Skip the pictures and write out, word for word, the lines below from the one with "right front paw: (435, 512)" through the one with "right eye: (286, 157)", inclusive.

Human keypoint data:
-*-
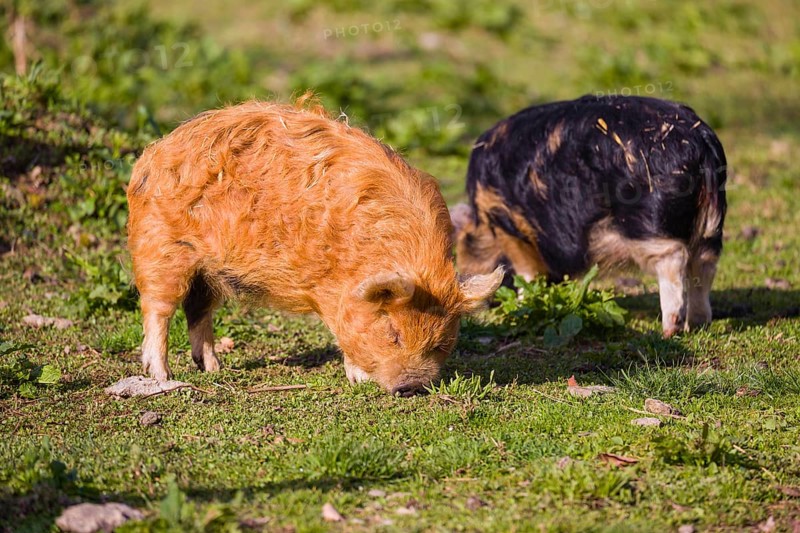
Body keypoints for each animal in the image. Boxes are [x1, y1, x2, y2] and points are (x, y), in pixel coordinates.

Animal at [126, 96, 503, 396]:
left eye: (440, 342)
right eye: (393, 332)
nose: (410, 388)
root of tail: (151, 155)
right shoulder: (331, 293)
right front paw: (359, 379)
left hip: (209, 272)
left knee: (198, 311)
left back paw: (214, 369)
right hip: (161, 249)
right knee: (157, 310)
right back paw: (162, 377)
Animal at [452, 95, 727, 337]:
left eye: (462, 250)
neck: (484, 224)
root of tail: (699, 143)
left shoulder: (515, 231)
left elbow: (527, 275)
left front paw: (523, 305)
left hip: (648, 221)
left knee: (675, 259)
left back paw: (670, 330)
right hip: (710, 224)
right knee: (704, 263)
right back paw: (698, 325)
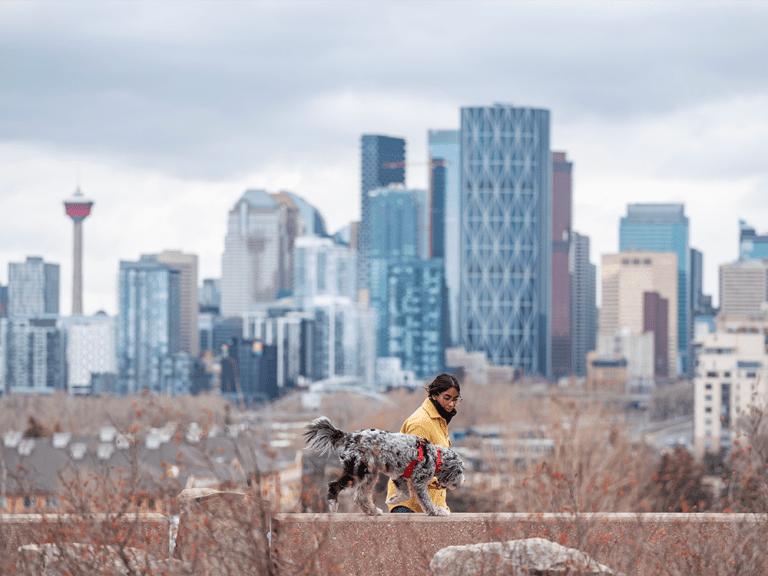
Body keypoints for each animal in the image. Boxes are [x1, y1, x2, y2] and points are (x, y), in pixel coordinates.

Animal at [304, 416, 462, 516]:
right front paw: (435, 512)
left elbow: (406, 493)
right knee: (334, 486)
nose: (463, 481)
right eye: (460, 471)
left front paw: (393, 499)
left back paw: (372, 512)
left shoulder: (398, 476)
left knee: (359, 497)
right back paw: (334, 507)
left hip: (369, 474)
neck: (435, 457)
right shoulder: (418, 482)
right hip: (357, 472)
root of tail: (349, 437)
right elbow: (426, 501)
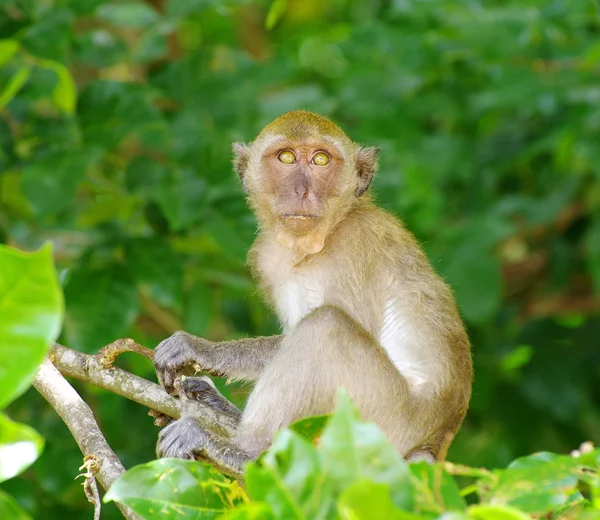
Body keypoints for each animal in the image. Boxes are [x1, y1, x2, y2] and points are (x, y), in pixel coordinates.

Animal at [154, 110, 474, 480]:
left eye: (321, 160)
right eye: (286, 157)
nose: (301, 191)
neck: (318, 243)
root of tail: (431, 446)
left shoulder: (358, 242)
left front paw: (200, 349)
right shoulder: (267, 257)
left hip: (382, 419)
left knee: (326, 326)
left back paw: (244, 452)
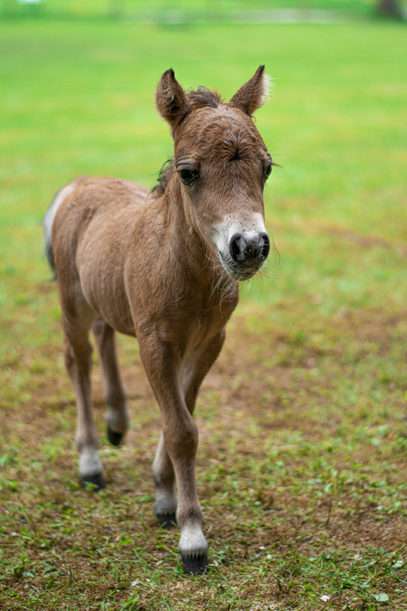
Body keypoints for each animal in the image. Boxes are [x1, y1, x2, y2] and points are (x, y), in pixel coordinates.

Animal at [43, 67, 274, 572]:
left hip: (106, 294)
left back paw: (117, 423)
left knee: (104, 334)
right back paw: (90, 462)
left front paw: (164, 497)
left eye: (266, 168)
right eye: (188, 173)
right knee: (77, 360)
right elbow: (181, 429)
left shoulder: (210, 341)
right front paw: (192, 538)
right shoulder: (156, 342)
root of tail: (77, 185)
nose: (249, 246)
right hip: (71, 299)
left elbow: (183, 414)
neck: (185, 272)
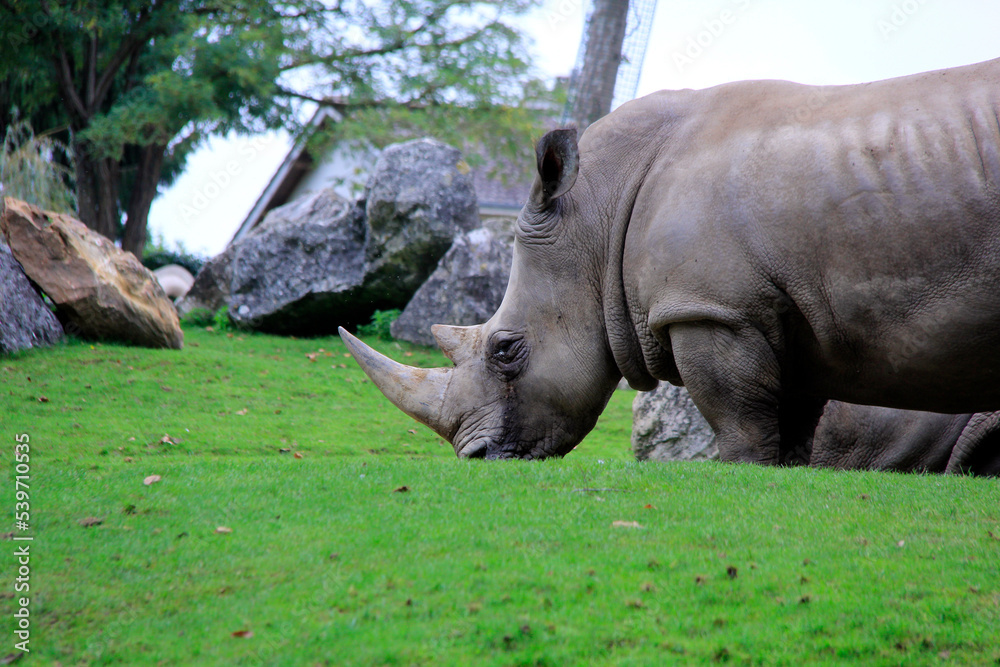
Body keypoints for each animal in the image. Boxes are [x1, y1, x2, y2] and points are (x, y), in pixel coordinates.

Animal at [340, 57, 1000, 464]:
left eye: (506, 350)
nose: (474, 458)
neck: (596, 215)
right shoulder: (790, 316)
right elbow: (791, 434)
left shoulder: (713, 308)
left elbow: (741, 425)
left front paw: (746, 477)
-*-
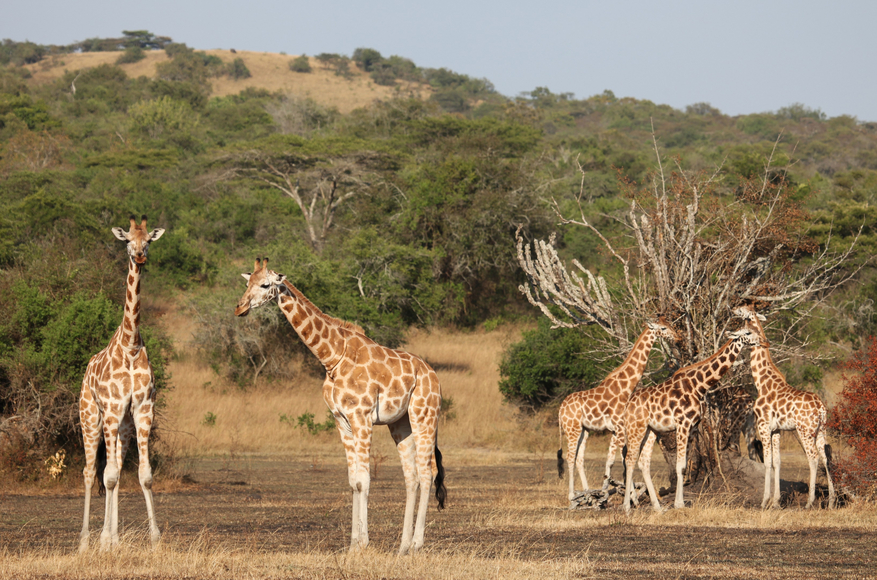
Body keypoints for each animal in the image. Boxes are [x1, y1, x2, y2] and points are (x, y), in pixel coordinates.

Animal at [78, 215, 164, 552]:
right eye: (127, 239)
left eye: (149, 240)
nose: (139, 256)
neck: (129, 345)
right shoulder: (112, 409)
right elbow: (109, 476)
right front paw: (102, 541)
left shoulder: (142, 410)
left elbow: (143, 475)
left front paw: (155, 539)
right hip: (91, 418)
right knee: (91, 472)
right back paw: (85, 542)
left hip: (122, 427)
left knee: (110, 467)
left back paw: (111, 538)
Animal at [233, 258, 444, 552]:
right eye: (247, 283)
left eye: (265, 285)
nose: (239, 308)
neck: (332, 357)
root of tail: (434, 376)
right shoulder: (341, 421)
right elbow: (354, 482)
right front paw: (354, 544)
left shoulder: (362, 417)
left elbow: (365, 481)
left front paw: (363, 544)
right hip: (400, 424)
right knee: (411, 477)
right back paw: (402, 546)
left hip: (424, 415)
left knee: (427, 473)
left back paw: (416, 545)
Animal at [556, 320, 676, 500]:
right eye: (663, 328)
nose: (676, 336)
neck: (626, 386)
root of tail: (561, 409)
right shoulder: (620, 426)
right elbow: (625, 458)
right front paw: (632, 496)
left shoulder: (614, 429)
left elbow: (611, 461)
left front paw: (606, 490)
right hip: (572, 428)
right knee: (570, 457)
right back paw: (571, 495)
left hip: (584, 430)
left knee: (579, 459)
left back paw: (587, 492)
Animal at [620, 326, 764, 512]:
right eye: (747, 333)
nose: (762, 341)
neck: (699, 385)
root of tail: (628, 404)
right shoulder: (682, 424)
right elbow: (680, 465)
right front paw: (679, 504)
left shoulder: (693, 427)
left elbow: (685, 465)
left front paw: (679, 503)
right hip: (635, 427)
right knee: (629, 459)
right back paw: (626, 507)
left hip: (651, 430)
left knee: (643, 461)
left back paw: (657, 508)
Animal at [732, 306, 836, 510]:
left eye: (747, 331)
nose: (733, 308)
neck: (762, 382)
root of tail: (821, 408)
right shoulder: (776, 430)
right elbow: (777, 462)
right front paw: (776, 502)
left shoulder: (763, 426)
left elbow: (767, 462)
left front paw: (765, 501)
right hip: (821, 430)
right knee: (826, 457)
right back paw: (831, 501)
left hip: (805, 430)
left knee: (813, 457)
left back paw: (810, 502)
-*-
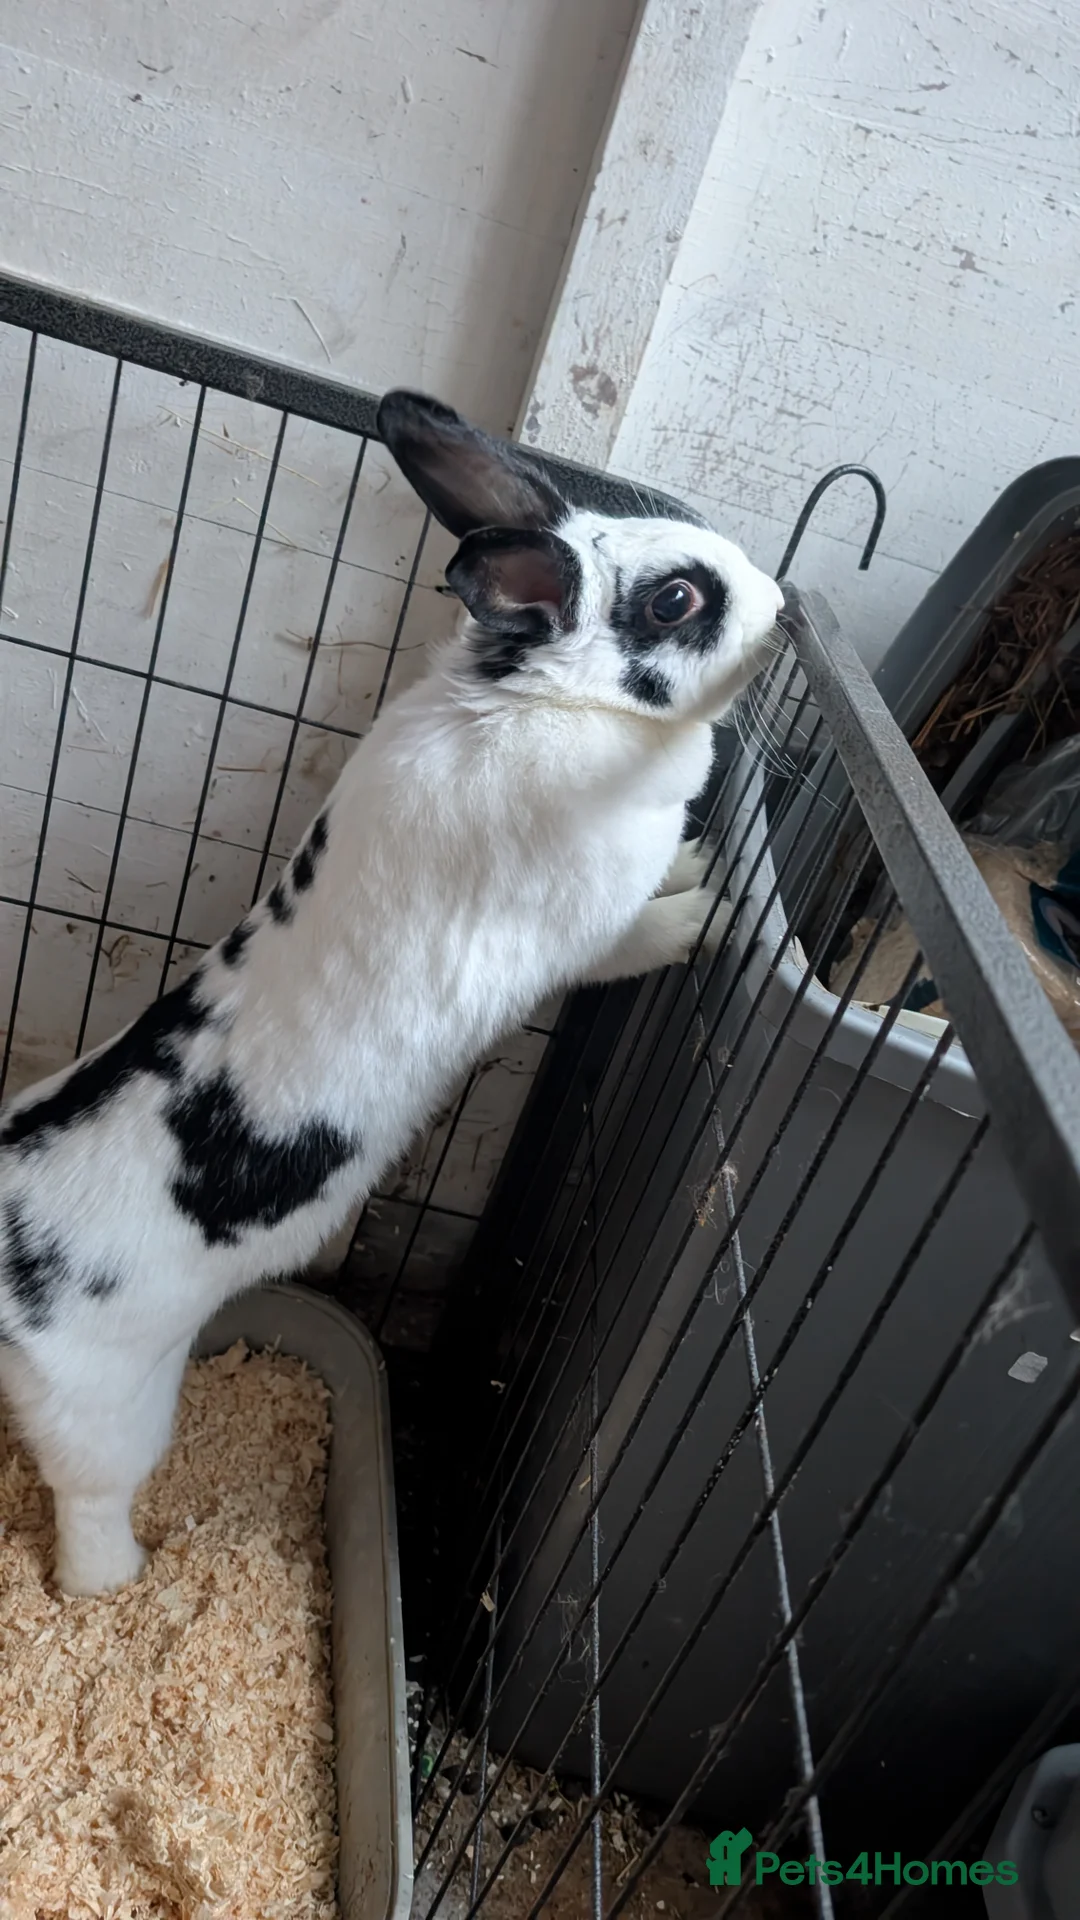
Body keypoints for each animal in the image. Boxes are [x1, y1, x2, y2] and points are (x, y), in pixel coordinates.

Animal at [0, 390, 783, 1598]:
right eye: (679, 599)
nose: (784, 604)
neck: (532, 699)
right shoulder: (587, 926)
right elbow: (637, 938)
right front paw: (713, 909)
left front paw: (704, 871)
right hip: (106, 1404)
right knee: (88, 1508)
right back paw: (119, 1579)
-*-
▸ Written answer:
right front paw: (435, 512)
left elbow: (406, 493)
right knee: (334, 486)
nose: (463, 481)
right eye: (460, 471)
left front paw: (393, 499)
left back paw: (372, 512)
left shoulder: (398, 476)
left knee: (359, 497)
right back paw: (334, 507)
left hip: (369, 474)
neck: (435, 457)
right shoulder: (418, 482)
right hip: (357, 472)
root of tail: (349, 437)
right elbow: (426, 501)
Body keypoints for each animal in the image. Boxes are [x1, y1, x2, y2] and points are (x, y), in pixel coordinates.

Animal at [154, 110, 474, 480]:
left eye: (321, 160)
right eye: (286, 157)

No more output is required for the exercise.